Reproduction includes affirmative self-creation. 
        Under capitalism with alienation, production's impact in making  subjects is 
primarily negative and indirect.  Conversely, reproduction indirectly makes objects, 
in the sense that the subject, the human laborer, who is the direct and positive 
purpose of reproduction, is the possessor of labor power, the active factor making 
objects in production (directly).
        This conception of reproduction is consistent with Marx's basic reasoning in 
Capital. In his famous development of the concept of the labor theory of value and 
surplus value, he asserts that human labor is the only source of new value in the 
production process.  The human laborer and the means of production (tools and raw 
materials) all add exchange value to a commodity.   But the means of production add no 
more value to the commodity than the values added to them by a previous human laborer 
in the production of the means of production.  The human labor power is the only 
element in the process that can add more value to the commodity than the values that 
went into producing the labor power.  The labor of a worker in one-half day ( or now ¼ 
of a day) produces enough value to pay for the necessities creating the worker's labor 
power for a full day's work.  The value produced by the worker in the second half of 
the day is the surplus value exploited by the capitalist.  The!

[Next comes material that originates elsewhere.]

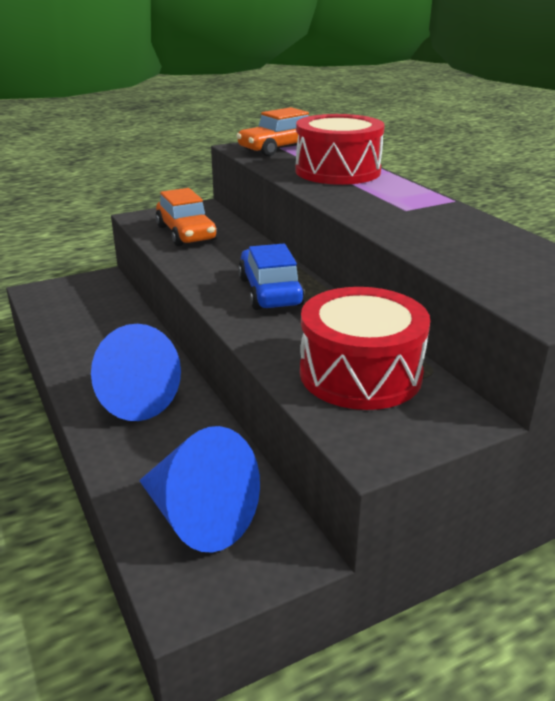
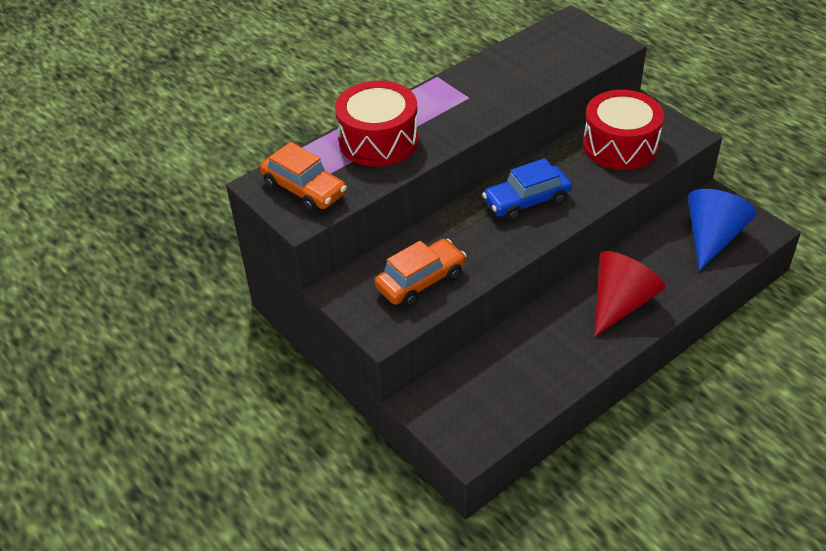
camera: 100 degrees left, 15 degrees up
blue cone [91,324,181,421] -> red cone [594,251,666,337]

  creation of the workers' labor power is done in reproduction,, in the broad sense as 
I have been using that concept in this essay. Thus, reproduction is the "only source" 
of the only source of new value (that is not a typo). Subjectivity is the "source" of 
the unique ability (over the means of production) of the human component in the 
production process to produce more value than went into producing it. 
        Subjectivity is the source of a sort of Marxist "mind over matter", 
Reproduction is the source of subjectivity.  In relation to the discussion, supra, of  
the primacy of reproduction with reproduction in the original division of labor over 
the division of material and mental labor, we might deduce that it was (and is) within 
reproduction that the mind and matter are non-antagonistically related as opposites 
(when "men" were simultaneously theoriticians in their practice as mentioned in The 
Economic and Philosophic Manuscripts of 1844).
      Sociology and common experience teach that historically, women have been the 
primary reproductive laborers *from pregnancy and childrearing to housework, from 
elementary and high school teaching to nursing.  Beyond pregnancy, women's 
"assignment" to reproductive roles  is historically and ideologically caused by men, 
not biologically or genetically caused or necessary (see, for example Not in Our 
Genes, by Lewontin , et al.)  But as a result, women are a historically constituted, 
exploited and oppressed reproductive class, whose defining labor is as fundamental to 
our material life as that of the productive laborers Marx and Engels focussed on. 
Thus, the materialist conception of history must be modified, and women's liberation 
put on an equal footing with workers' liberation in the Marxist project.